Extract 4, under picture of Florence Nightingale: “Mary Seacole often found herself under fire,” although in her memoir she mentioned three instances of battlefield visits, post-battle.
Extract 6, on Alexis Soyer: he was a friend of both Nightingale and Seacole, and worked nearly every day with Nightingale on improving nutrition for the army; he devoted many pages of his memoir to describing this, but there is not the slightest mention of work with Seacole.
Another major problem on this website is the “Timeline,” which as well as conveying misinformation about Seacole as a nurse, minimizes that of Nightingale, who in fact pioneered professional, secular nursing, indeed for the world.
(3) Misinformation about Seacole:
1817: “begins nursing with her mother,” but she said she learned “doctress” skills from her (WA, p 2).
1851-53 “In Panama nursing cholera patients and running British Hotel,” an exaggeration (WA, Chapter 4).
1853: “In Jamaica nursing yellow fever patients,” but she admitted total defeat (WA, pp 59-63).
1854-5 “In London trying to sign up to nurse in Crimea but rejected,” but her purpose in going to London was business:
“I had claims on a Mining Company which are still unsatisfied; I had to look after my share in the Palmilla Mine speculation” (WA, p 71). Nor, when she did decide she wanted to go, did she submit an application (they are at the National Archives, Kew), nor that the first lot of nurses had already left while she was still pursuing her gold stocks (WA, p 74).
1855 Seacole was “the first woman to enter Sebastopol when it falls,” the first British woman, likely, but the French vivandières were there promptly; in any event, so what? the Russians abandoned the city, so that there was no danger entering; she went with mule loads of food and drink, her business partner and friends (WA, pp 182-4). You do not mention that she pocketed souvenirs from the abandoned buildings, and from the bodies of dead Russians.
Britain 1805-1910
1856: “Florence Nightingale meets Queen Victoria at Balmoral,” yes, but you do not say why, that Nightingale was seeking to reform soldiers’ health and hospital care to reduce the terrible death rates that occurred in the Crimean War.
1860: “Florence Nightingale writes Notes on Nursing…and founds Nightingale School,” yes, but you omit mention of her ground breaking studies of what went wrong in the war, her pioneering statistical analysis, her influential Notes on Hospitals, etc.
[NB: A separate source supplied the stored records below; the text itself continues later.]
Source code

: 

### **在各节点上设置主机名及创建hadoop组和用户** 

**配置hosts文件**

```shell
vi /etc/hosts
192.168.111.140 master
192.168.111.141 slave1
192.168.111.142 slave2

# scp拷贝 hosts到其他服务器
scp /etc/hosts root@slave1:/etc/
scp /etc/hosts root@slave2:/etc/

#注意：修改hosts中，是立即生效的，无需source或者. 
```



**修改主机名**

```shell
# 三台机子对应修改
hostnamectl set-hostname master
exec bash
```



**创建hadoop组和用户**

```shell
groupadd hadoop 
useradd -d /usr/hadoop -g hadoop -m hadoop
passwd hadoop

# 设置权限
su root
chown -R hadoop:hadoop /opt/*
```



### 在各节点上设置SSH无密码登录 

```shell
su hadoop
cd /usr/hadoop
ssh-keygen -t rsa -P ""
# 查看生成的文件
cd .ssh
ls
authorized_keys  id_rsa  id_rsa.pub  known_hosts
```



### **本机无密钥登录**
1861: “Florence Nightingale begins three decades of establishing nursing in Britain and advising British and foreign armies on reforming medical services,” a rather minimal summary of her four decades plus of work, which began in 1858, which included the reform of the workhouse infirmaries and the introduction of professional nursing in many countries.
1907: “Florence Nightingale awarded Order of Merit,” true, but you fail to mention most of the work she did to deserve it. On what Nightingale actually did and wrote see: www.uoguelph.ca/~cwfn
For further examples of misinformation about Seacole see: http://www.maryseacole.info/
Altogether, we think it is time to be honest about Seacole-we do not oppose honouring her, but rather crediting her with work that she never did, and which, often Nightingale did. It is time also to re-discover Nightingale. You missed out on Nightingale in 2006. Her work, its principles and vision, are still relevant in the world of health and hospital care today. We note that the 200th anniversary of her birth will take place in 2020, and we hope that the NPG will do her proud. If you are considering such a project, we would be happy to advise and assist.